+++ Records supplied
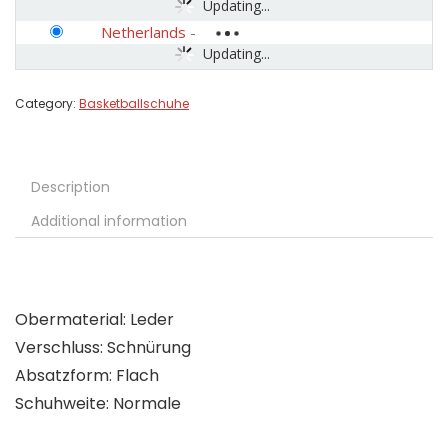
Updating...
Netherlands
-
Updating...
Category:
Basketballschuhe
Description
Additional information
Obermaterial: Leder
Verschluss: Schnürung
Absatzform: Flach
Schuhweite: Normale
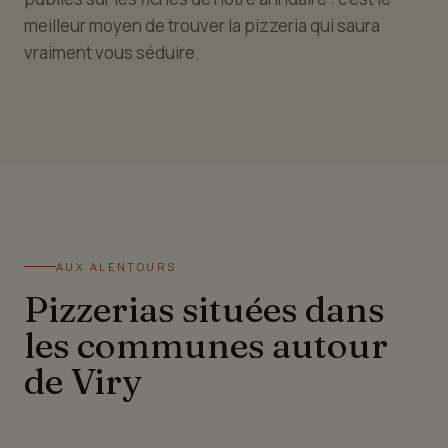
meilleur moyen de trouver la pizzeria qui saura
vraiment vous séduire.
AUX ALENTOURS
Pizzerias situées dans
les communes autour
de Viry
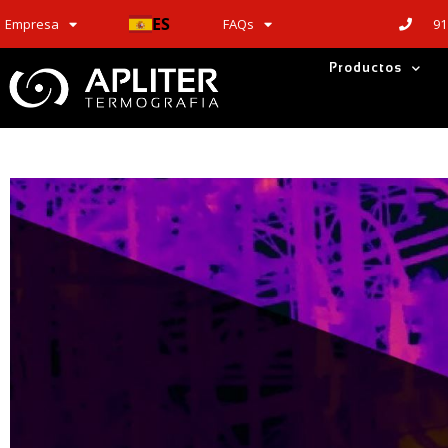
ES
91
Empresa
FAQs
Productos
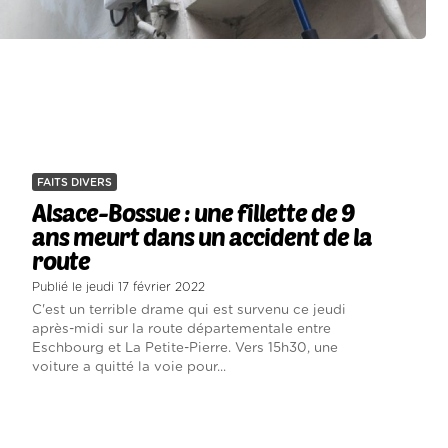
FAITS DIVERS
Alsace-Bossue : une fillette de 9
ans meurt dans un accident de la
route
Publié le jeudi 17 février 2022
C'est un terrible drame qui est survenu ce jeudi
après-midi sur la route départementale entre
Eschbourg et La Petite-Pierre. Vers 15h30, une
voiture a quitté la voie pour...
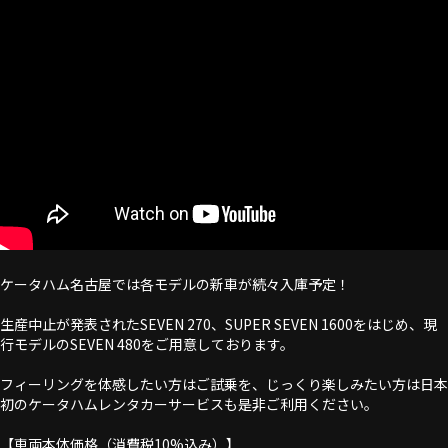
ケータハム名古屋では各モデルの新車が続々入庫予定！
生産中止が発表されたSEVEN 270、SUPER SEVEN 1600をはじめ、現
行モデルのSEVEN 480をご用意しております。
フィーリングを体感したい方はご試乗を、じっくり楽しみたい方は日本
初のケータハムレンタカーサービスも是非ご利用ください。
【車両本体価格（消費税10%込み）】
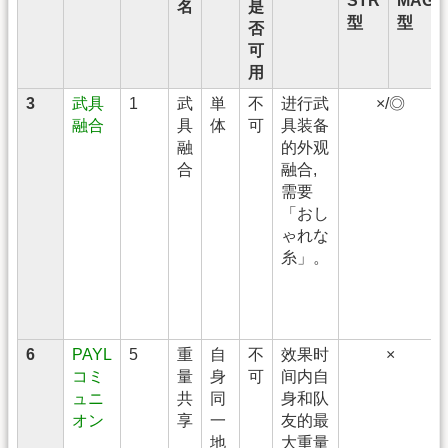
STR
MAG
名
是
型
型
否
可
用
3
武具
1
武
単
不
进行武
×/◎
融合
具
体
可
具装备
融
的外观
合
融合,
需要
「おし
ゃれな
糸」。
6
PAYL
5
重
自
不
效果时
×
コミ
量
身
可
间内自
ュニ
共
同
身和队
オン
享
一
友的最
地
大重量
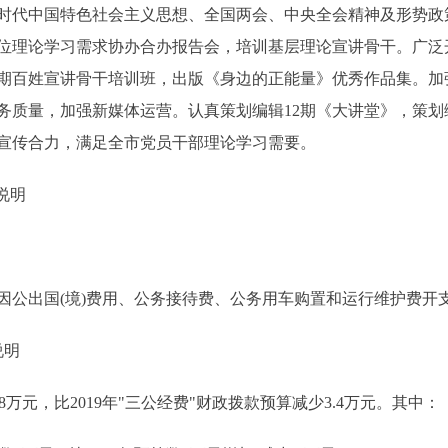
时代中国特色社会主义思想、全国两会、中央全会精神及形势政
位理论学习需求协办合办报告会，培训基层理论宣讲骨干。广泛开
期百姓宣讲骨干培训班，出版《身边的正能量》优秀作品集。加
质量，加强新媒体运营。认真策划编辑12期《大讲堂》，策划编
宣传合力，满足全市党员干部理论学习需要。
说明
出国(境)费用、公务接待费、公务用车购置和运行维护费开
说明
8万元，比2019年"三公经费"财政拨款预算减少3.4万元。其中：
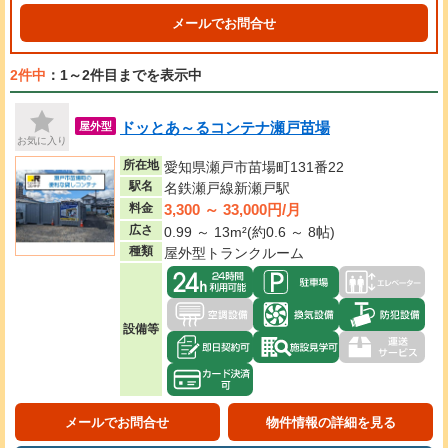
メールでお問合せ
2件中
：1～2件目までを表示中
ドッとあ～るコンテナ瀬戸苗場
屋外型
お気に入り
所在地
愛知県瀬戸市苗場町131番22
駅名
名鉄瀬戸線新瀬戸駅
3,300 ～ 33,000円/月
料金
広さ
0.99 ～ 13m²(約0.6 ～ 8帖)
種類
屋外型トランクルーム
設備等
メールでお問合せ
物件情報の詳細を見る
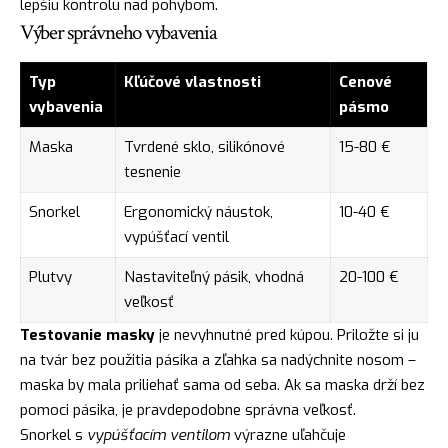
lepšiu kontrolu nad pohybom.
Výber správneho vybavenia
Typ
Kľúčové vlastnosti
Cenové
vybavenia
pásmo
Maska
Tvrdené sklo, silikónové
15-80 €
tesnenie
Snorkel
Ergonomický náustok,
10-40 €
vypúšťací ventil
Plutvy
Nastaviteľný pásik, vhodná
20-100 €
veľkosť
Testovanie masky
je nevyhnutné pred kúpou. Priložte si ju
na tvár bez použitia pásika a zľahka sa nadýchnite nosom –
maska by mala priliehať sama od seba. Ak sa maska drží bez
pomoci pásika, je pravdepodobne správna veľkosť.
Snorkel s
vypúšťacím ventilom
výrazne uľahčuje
++++++
+++ Records supplied
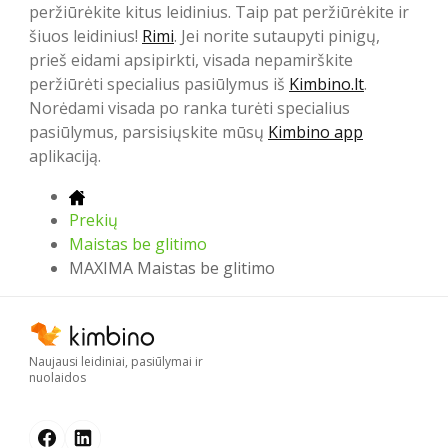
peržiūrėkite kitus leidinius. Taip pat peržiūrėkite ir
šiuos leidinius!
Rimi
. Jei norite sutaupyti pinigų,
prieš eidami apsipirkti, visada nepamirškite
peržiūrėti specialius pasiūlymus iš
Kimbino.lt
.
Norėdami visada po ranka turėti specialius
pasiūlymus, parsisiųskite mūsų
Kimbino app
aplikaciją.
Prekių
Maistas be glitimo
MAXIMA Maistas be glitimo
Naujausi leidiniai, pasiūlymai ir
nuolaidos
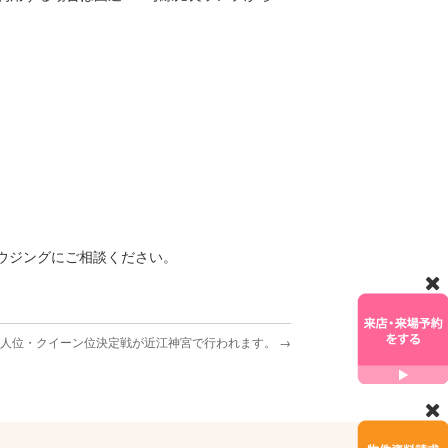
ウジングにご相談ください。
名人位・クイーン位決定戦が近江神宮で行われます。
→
++++++
● Work instructions
What lines above contain "glitimo"? Copy them out.

● Written solution
Maistas be glitimo
MAXIMA Maistas be glitimo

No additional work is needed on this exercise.